[[ Entries provided, beginning ]]

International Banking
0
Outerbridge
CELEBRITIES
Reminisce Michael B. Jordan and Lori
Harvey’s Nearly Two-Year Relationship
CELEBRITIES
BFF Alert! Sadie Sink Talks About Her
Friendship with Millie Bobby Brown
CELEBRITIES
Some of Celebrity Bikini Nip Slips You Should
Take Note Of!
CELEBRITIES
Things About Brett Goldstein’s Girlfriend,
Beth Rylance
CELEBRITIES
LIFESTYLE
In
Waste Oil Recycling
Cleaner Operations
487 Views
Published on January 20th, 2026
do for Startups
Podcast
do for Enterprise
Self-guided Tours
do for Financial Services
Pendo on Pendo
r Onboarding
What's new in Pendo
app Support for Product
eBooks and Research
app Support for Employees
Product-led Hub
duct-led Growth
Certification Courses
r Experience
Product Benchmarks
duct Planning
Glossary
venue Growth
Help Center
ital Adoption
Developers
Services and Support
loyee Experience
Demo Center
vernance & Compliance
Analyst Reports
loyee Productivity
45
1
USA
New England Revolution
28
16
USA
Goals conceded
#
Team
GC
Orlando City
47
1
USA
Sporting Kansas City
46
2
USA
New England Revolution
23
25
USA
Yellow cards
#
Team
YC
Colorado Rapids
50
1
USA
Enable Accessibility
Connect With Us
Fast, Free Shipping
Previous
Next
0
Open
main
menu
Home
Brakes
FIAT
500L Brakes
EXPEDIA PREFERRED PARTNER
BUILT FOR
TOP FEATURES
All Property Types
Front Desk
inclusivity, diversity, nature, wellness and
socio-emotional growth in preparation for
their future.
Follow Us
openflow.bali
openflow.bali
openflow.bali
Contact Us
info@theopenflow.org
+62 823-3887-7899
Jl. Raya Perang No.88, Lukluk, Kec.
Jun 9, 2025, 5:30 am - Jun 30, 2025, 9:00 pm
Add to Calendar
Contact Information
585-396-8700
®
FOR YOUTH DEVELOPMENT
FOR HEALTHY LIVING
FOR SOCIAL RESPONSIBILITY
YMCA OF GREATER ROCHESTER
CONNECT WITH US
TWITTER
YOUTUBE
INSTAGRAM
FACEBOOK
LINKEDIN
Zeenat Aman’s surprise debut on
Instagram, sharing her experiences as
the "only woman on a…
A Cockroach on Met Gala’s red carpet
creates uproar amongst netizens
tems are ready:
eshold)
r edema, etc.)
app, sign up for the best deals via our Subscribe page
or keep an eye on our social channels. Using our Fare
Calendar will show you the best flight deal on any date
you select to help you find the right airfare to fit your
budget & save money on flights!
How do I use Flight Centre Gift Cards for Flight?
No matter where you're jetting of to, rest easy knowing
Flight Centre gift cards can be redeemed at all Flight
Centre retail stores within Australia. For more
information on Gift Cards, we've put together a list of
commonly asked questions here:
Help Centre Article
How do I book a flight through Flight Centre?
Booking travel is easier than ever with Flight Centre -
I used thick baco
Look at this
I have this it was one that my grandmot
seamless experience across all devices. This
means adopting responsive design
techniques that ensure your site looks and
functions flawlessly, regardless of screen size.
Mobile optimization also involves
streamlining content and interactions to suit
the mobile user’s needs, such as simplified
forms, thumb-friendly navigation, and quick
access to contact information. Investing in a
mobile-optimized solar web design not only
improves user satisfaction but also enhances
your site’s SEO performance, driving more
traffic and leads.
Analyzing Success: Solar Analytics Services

[[ Entries provided, end ]]

Task objective:
The required answer is the exact run of lines above starting at the line with "duct-led Growth" and ending at the line with "Sporting Kansas City", with both ends present.

Answer section:
duct-led Growth
Certification Courses
r Experience
Product Benchmarks
duct Planning
Glossary
venue Growth
Help Center
ital Adoption
Developers
Services and Support
loyee Experience
Demo Center
vernance & Compliance
Analyst Reports
loyee Productivity
45
1
USA
New England Revolution
28
16
USA
Goals conceded
#
Team
GC
Orlando City
47
1
USA
Sporting Kansas City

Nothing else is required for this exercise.